May: Most of what we’re seeing is refinancing. There really aren’t many acquisitions occurring. It’s a really odd spot in the cycle because everyone agrees that the current market is in very bad shape, but they also agree that it won’t be too long before the market turns around. The people who may be inclined to sell are holding on until the market improves. The people who want to buy want to do it now because this is the best deal they’ll get. There is a lot of discussion and not a lot of transactions.

And we’ve been active in all markets. We’re primarily a conventional, market-rate apartment lender. We’ve seen a pickup in student housing and we have a fair book of seniors housing business. Our target affordable business was off in 2009 over 2008, but we’re still doing business. There are good apartments, good properties and good managers in every market, and we’re eager to make those loans. One thing about our business model is that every loan is unique and we don’t have an official credit guide to follow for every deal. We underwrite every loan that comes to us from our lenders to make sure it works for our portfolio. Most expect conditions to continue to be poor at least for the first half of this year. What do you expect for the multifamily industry in 2010?

May: I think 2010 is the transition year. The fate of the GSEs will be determined this year. It’s important for people to understand the value of the work we do. I like the story about the liquidity that we both provided in this difficult time and kept the market afloat when others around it were not performing well. We think it’s important for those decision makers to understand what we do and the value we bring to the market.

Also, the people who are hanging on, expecting the multifamily market to turn around because of its strong fundamentals in the interim, will learn who’s right. This will be the transition year to that better market, or it won’t. If it isn’t, you’ll end up with more defaults. And what’s on Freddie Mac’s agenda?

May: I expect the growth industry will be managing delinquencies and defaults, which will continue to rise.

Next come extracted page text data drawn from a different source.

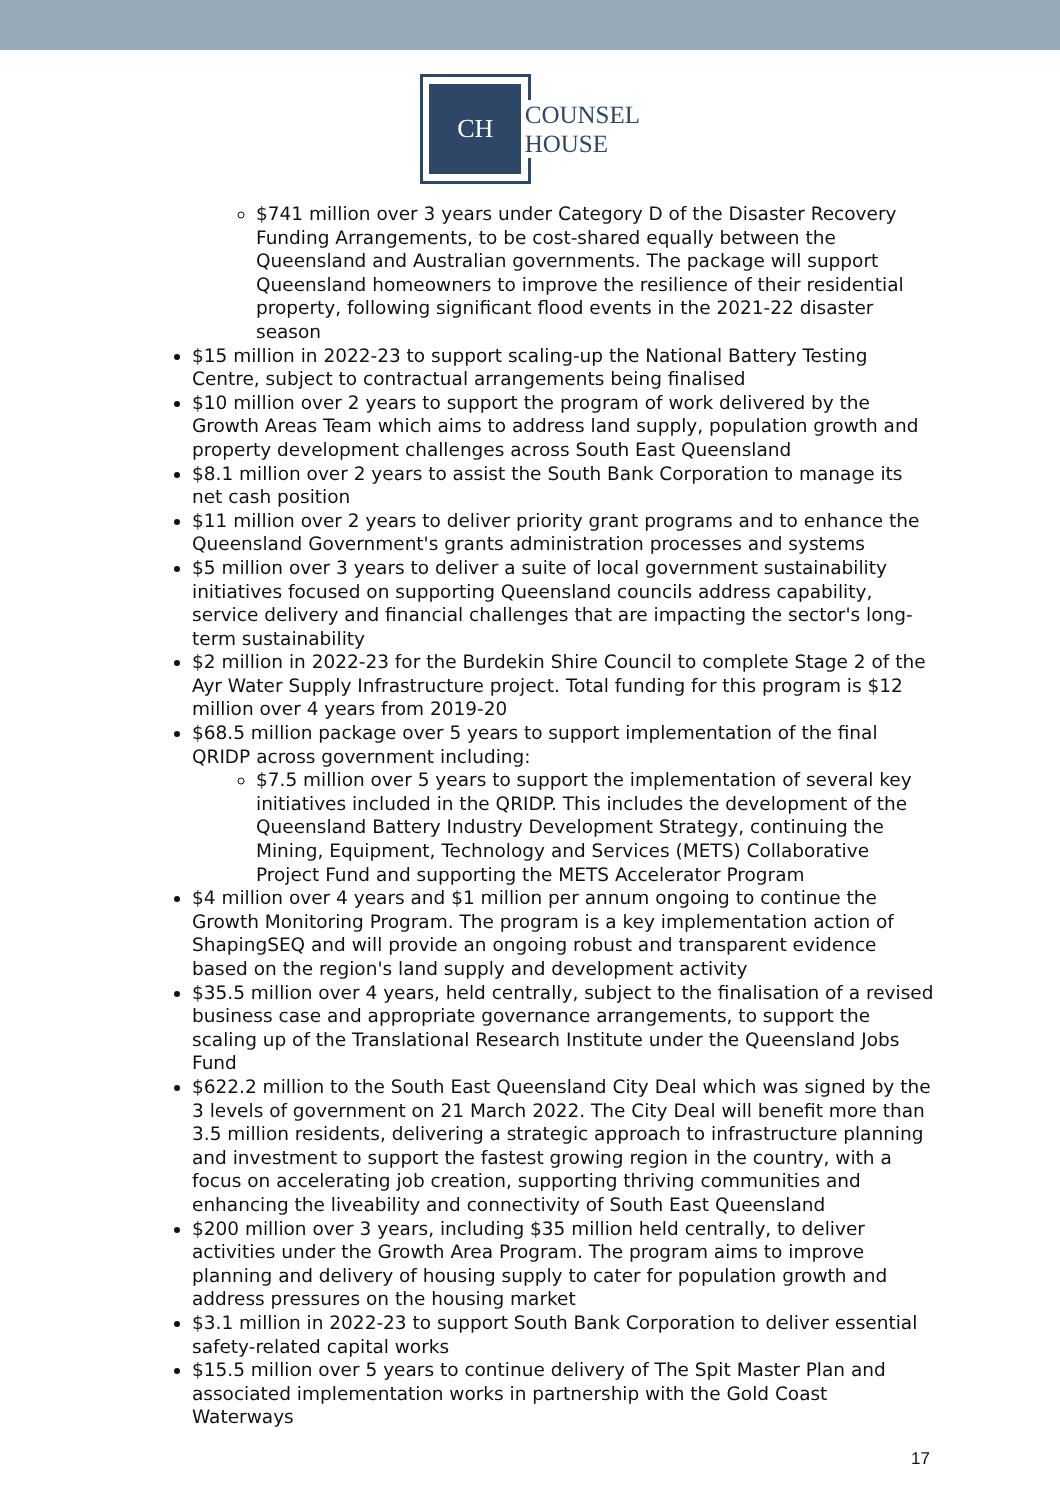CH
COUNSEL
HOUSE
$741 million over 3 years under Category D of the Disaster Recovery Funding Arrangements, to be cost-shared equally between the Queensland and Australian governments. The package will support Queensland homeowners to improve the resilience of their residential property, following significant flood events in the 2021-22 disaster season
$15 million in 2022-23 to support scaling-up the National Battery Testing Centre, subject to contractual arrangements being finalised
$10 million over 2 years to support the program of work delivered by the Growth Areas Team which aims to address land supply, population growth and property development challenges across South East Queensland
$8.1 million over 2 years to assist the South Bank Corporation to manage its net cash position
$11 million over 2 years to deliver priority grant programs and to enhance the Queensland Government's grants administration processes and systems
$5 million over 3 years to deliver a suite of local government sustainability initiatives focused on supporting Queensland councils address capability, service delivery and financial challenges that are impacting the sector's long-term sustainability
$2 million in 2022-23 for the Burdekin Shire Council to complete Stage 2 of the Ayr Water Supply Infrastructure project. Total funding for this program is $12 million over 4 years from 2019-20
$68.5 million package over 5 years to support implementation of the final QRIDP across government including:
$7.5 million over 5 years to support the implementation of several key initiatives included in the QRIDP. This includes the development of the Queensland Battery Industry Development Strategy, continuing the Mining, Equipment, Technology and Services (METS) Collaborative Project Fund and supporting the METS Accelerator Program
$4 million over 4 years and $1 million per annum ongoing to continue the Growth Monitoring Program. The program is a key implementation action of ShapingSEQ and will provide an ongoing robust and transparent evidence based on the region's land supply and development activity
$35.5 million over 4 years, held centrally, subject to the finalisation of a revised business case and appropriate governance arrangements, to support the scaling up of the Translational Research Institute under the Queensland Jobs Fund
$622.2 million to the South East Queensland City Deal which was signed by the 3 levels of government on 21 March 2022. The City Deal will benefit more than 3.5 million residents, delivering a strategic approach to infrastructure planning and investment to support the fastest growing region in the country, with a focus on accelerating job creation, supporting thriving communities and enhancing the liveability and connectivity of South East Queensland
$200 million over 3 years, including $35 million held centrally, to deliver activities under the Growth Area Program. The program aims to improve planning and delivery of housing supply to cater for population growth and address pressures on the housing market
$3.1 million in 2022-23 to support South Bank Corporation to deliver essential safety-related capital works
$15.5 million over 5 years to continue delivery of The Spit Master Plan and associated implementation works in partnership with the Gold Coast Waterways
17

For management, that can take over your attention pretty quickly. So we’ll see a growth in our asset management staff, delinquencies and correspondent defaults. I think the trick for us, since you don’t really make money by solely focusing on those markets, is to look at growing new business, even in the face of delinquencies since those decisions were made years ago. We hope to continue to produce a fair amount of volume to maintain our high market share. We hope to continue to do our capital markets execution to get better execution for the borrower. We also hope to enter into new products, such as manufactured housing parks. We have never done those, and that’s near the top of our list of new products we’re going to pursue in 2010. You’ll see two to four other new products in 2010.

The point is we’re going to continue to expand our footprint and new production; we’re not going to allow rising delinquencies to distract us from the fact that this is actually a good market to be lending in.